→ **RECORDED INFORMATION**:
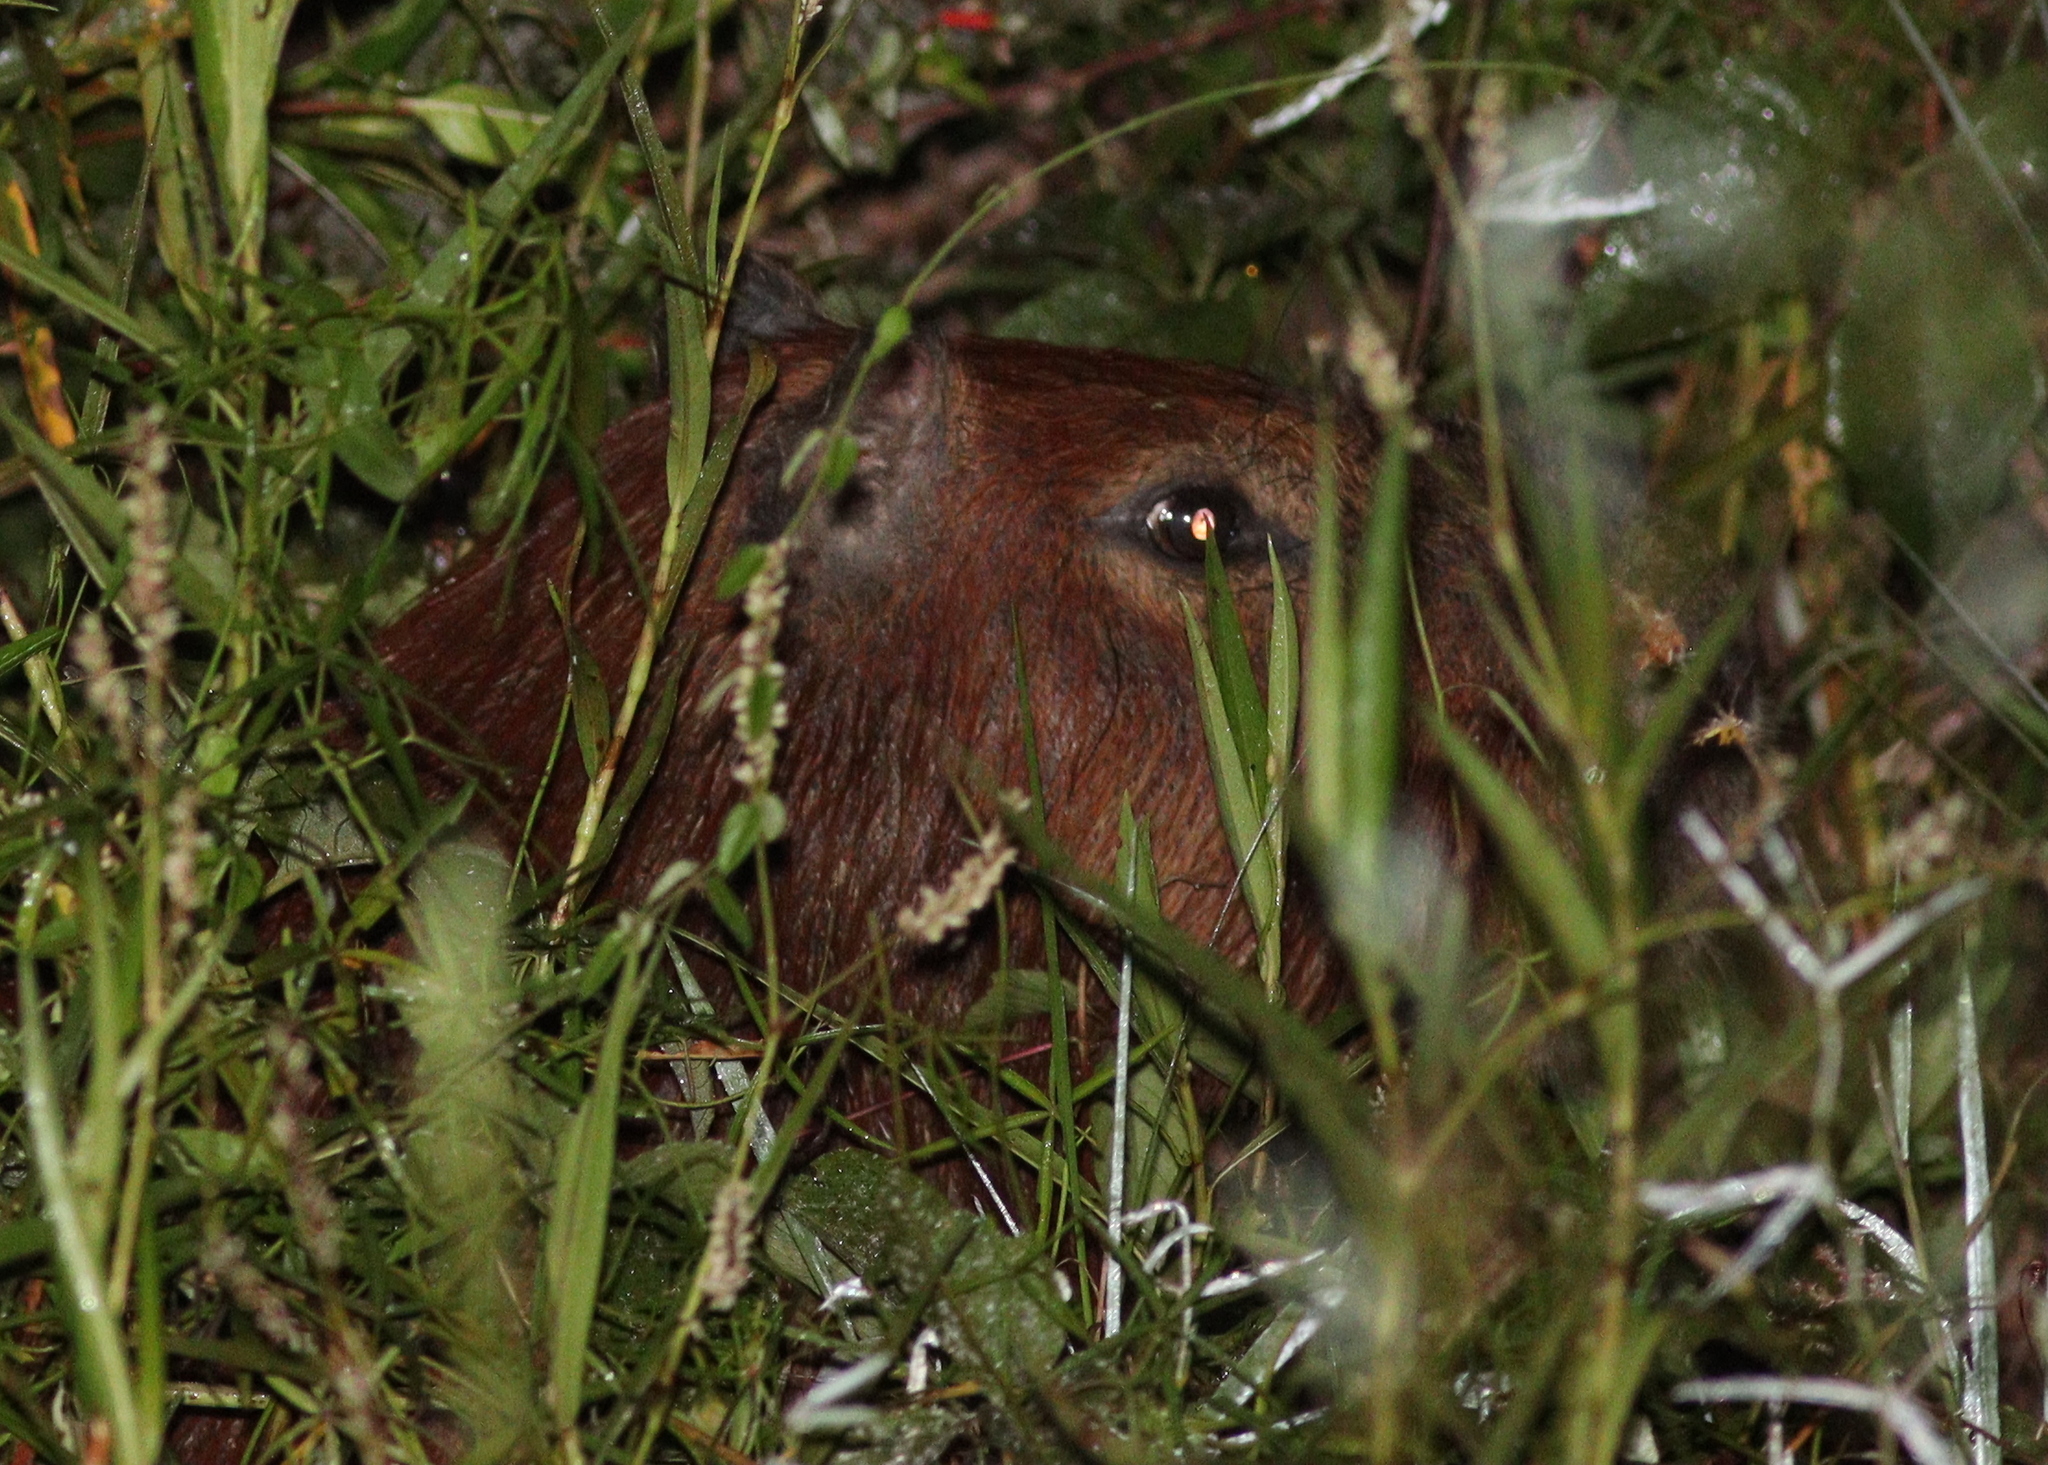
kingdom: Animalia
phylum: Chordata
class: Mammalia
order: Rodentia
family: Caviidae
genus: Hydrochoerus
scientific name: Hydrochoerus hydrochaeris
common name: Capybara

→ **WHAT IS NEEDED**: Format the entries above as a two-column CSV with the headers "entry" and "answer". Give one row per entry, with the entry's text and its answer each in a single quoted field, line breaks replaced by spaces and the picture left out.

→ **THE SOLUTION**:
entry,answer
"kingdom:","Animalia"
"phylum:","Chordata"
"class:","Mammalia"
"order:","Rodentia"
"family:","Caviidae"
"genus:","Hydrochoerus"
"scientific name:","Hydrochoerus hydrochaeris"
"common name:","Capybara"